La magnitudo massima attesa è di 4,8 gradi della scala Richter, calcolata con tempi di ritorno di 500 anni. Tutto il territorio non mostra una geologia che possa amplificare eventuali terremoti ad eccezione della golena del fiume Arno.

E’ quanto si evince dalla relazione tecnica illustrativa di supporto allo studio di microzonazione sismica, vale a dire l’indagine che l’Amministrazione comunale ha fatto condurre in tutto il territorio comunale per conoscerne le caratteristiche geologiche e la pericolosità sismica. Studio poi inserito tra le indagini geologiche della variante di monitoraggio al regolamento urbanistico, la cui adozione sarà in discussione nel consiglio comunale di giovedì prossimo, 27 marzo 2014.

"Le indagini geologiche – si legge nella relazione - sono dirette a verificare la pericolosità del territorio sotto il profilo geologico, idraulico e sismico, al fine di valutare le condizioni e i limiti di trasformabilità, garantire e mantenere condizioni di equilibrio idrogeologico e recuperare eventuali situazioni di criticità esistenti».

"Esserci dotati della microzonazione sismica – aggiunge Antonelli - ci permette di conoscere la pericolosità sismica del nostro territorio non solo a livello complessivo, ma anche a livello di dettaglio, zona per zona.
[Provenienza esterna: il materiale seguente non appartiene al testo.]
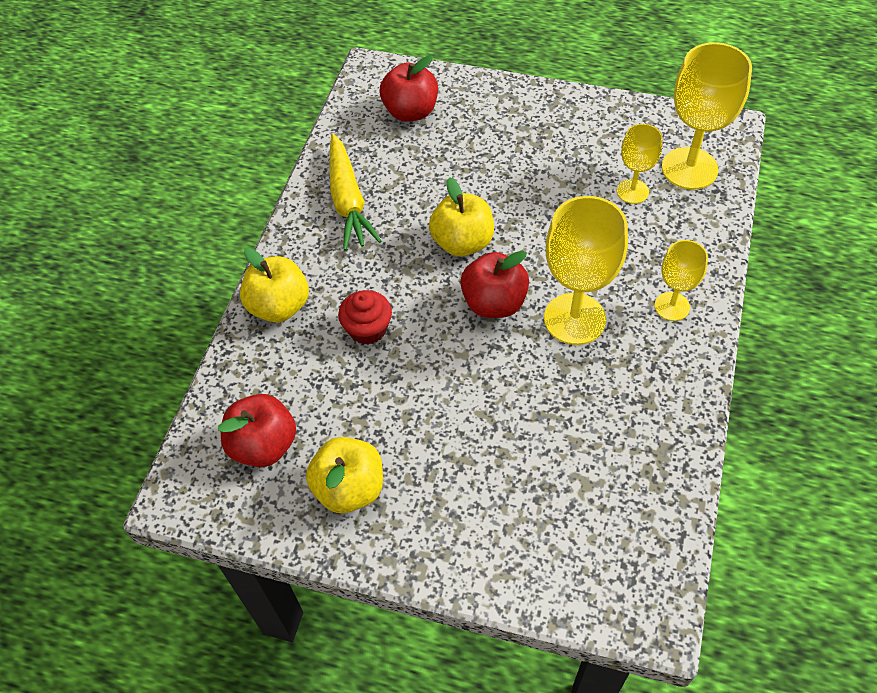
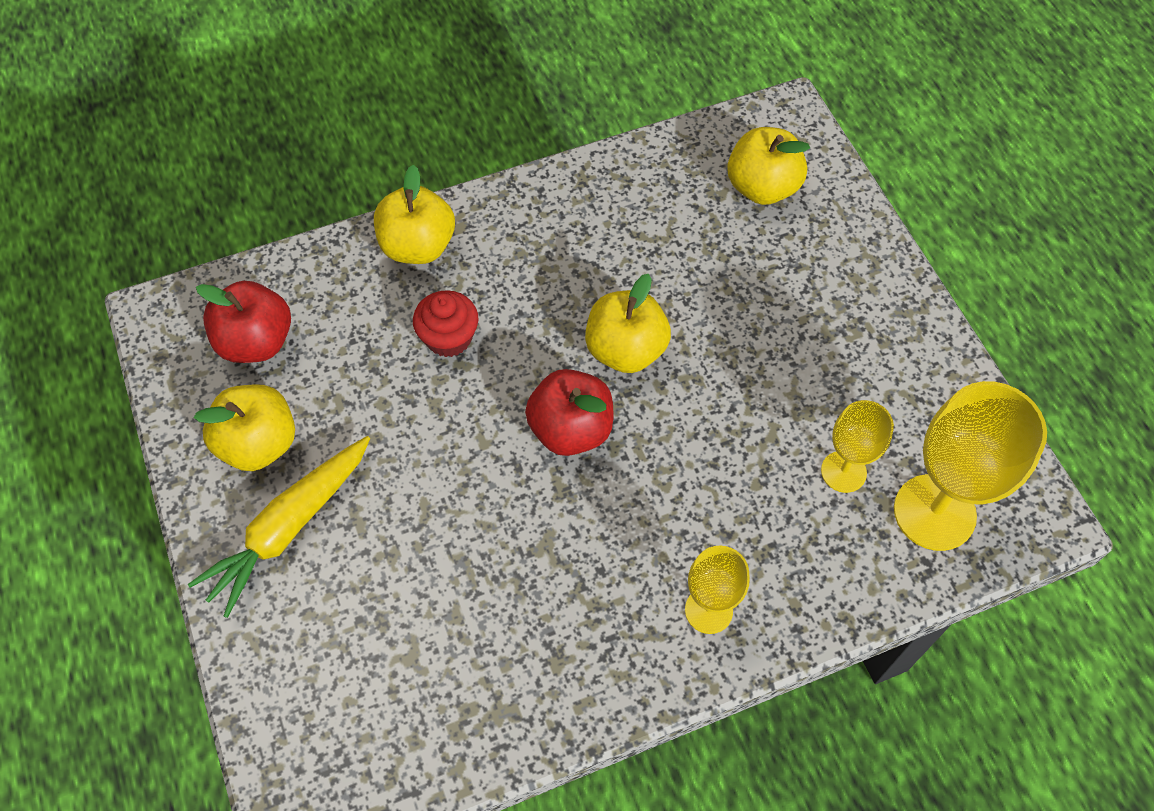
camera: 50 degrees right, 5 degrees up
(348, 201) = (593, 214): yellow carrot -> yellow carrot (289, 528)
(410, 112) = (762, 187): red apple -> yellow apple
(574, 319) = (611, 520): yellow goblet -> none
In questo modo siamo in grado di ottimizzare gli interventi di mitigazione del rischio sismico e di definire con precisione le regole di costruzione a seconda delle caratteristiche geologiche delle varie aree. Grazie a questa specie di ”tac” del sottosuolo di cui sono dotati appena il 10per cento dei Comuni della Toscana, ora sappiamo con certezza che, in caso di terremoto, le uniche aree in cui possiamo aspettarci un effetto amplificato delle scosse sono quelle della golena dell’Arno e dello scolmatore, mentre tutto il resto del territorio presenta caratteristiche del sottosuolo che non amplificano le scosse. Questo significa, per esempio, che adesso sappiamo con certezza che tutte le nostre scuole si trovano in zone che geologicamente non amplificano gli effetti di eventuali terremoti. Non è poco".